The latter is how the faithful feel who have great concern over new plans for their parish changes. Some feel left out of the decision-making process and are angry and frustrated. It’s hard for them to see the blessings, especially if they believe the process was handled poorly.

Regardless, God is present in these happenings and eventually we’ll see His good from what may now seem tragic. The same God moves among us who transformed the early disciples’ fear and dread into hope. What’s happening in our parishes is bigger than any of us.

3. Be open to listen, as Church leaders and parishioners address parish changes.

The local bishop oversees the overall process that influences a parish’s future, assisted by priests, religious men and women and the laity. He is responsible for addressing the clerical shortage and other issues to support the faithful. To do so effectively, many factors are considered, including the number of priests available to minister in parishes and to celebrate the sacraments.

Today, both clergy and laity realize something needs to be done. Many loyal parishioners have valuable knowledge and skills that are useful for this decision-making. The starting point, however, requires Church leaders and parishioners to listen to one another: Listening to the bishop’s words, the archdiocese’s proposals, and the pastors and parishioners’ advice. Processes are most successful when everyone involved respects one another.

4. Be honest with one’s thoughts and feelings about what’s happening in parishes.

Effective communication creates opportunities for sharing both thoughts and feelings through a climate that welcomes everyone’s genuine input.

This is not easy! Some fear sharing their true thoughts because they believe leaders will not listen or that decisions are already made. Still others are naturally shy.

However, it is paramount with important issues that leaders create a climate of trust to encourage everyone to express their perspectives – otherwise, unarticulated thoughts and feelings, especially negative ones, may surface later and be harder to address.
When engaged in emotion-laden conversations, encourage participants to think through how to express themselves before speaking. This better enables a person’s true feelings to emerge.

5. Remember that the parish is a means to an end, not an end in itself.

Although parishes have shifted and modified many times over the centuries, they remain the most successful means for maintaining community and proclaiming the Good News.
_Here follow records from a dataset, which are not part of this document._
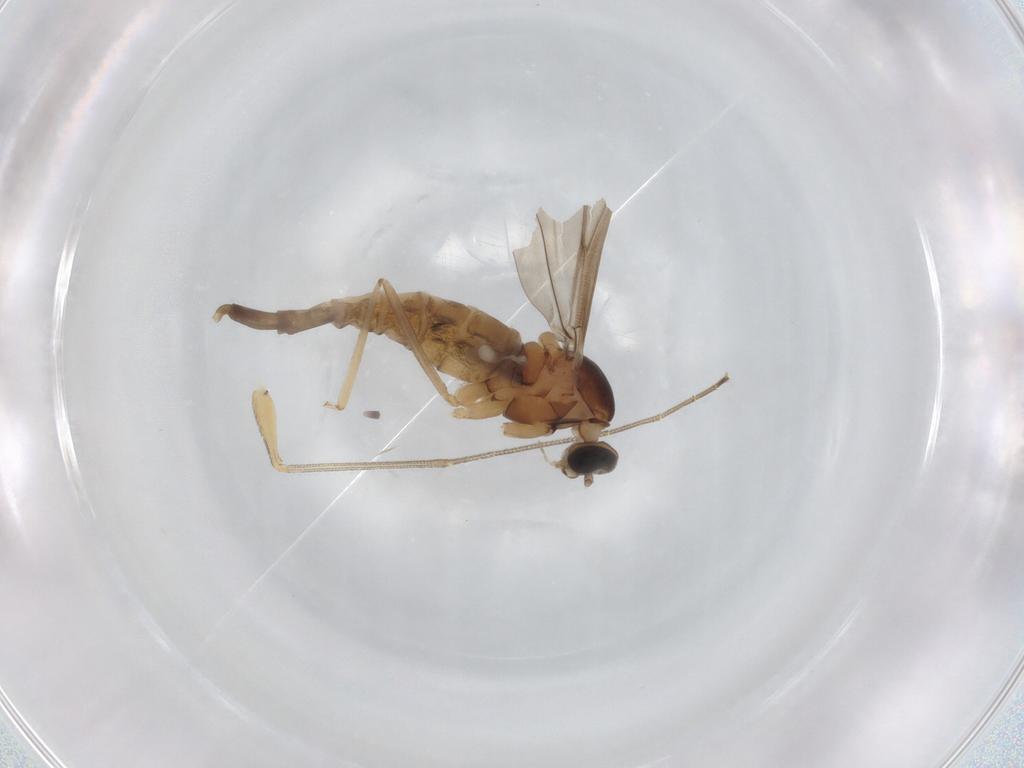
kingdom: Animalia
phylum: Arthropoda
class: Insecta
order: Diptera
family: Cecidomyiidae
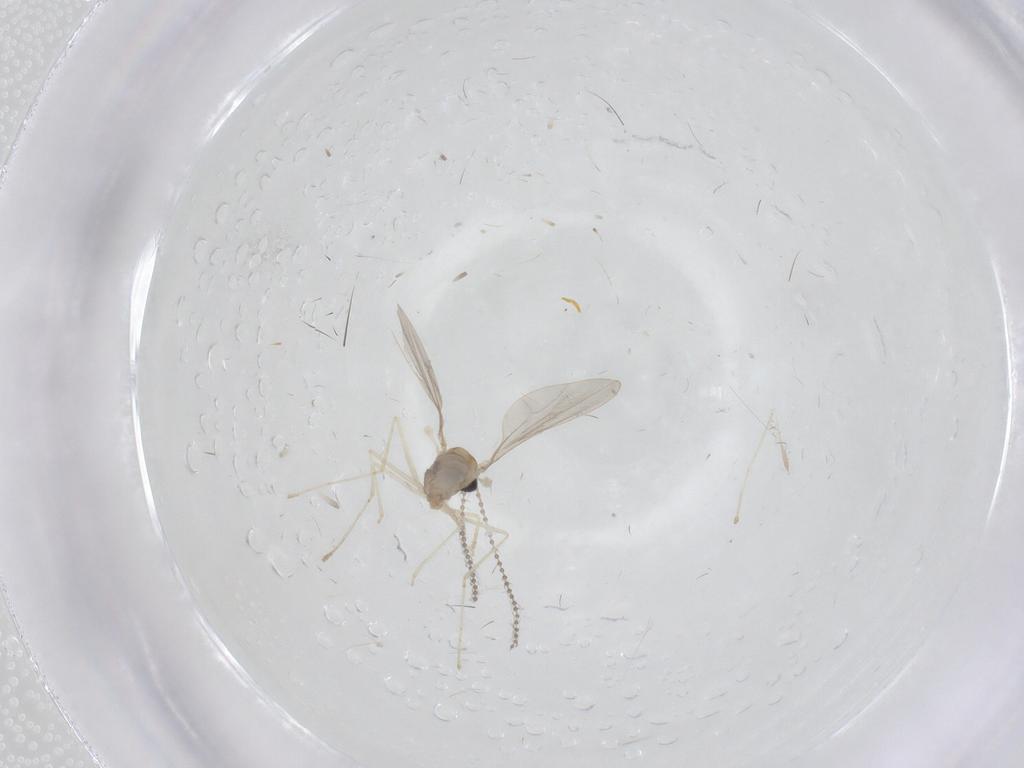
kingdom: Animalia
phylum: Arthropoda
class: Insecta
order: Diptera
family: Cecidomyiidae
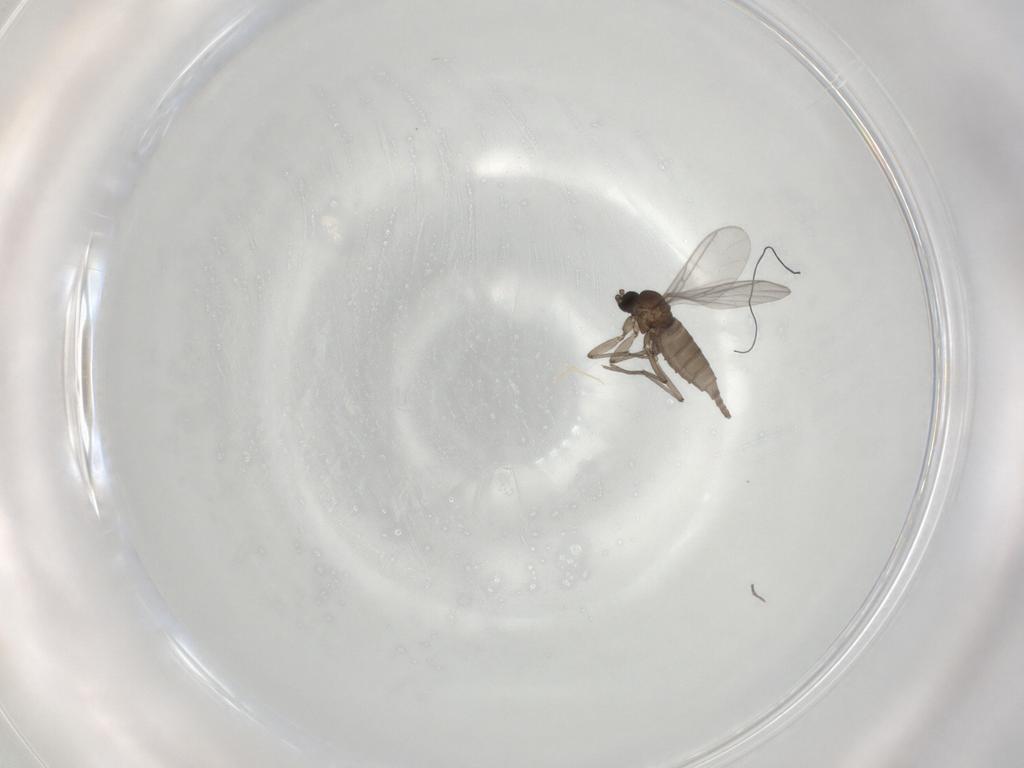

From the time I first celebrated Mass until today, I have witnessed numerous parish configurations. Each in its own way brought to the minds and hearts of the faithful God’s love and the mystery of the Church as the Body of Christ.

As I watched parishes change over the years, the Holy Spirit gently guided both pastors and parishioners into the future. As with anything else, mistakes were made and feelings hurt, but God’s designs ultimately prevailed.

Let us pray that as we each enter into our new Family of Parishes, we continue to become more effective servants of Jesus’ mission to proclaim His Gospel to the world.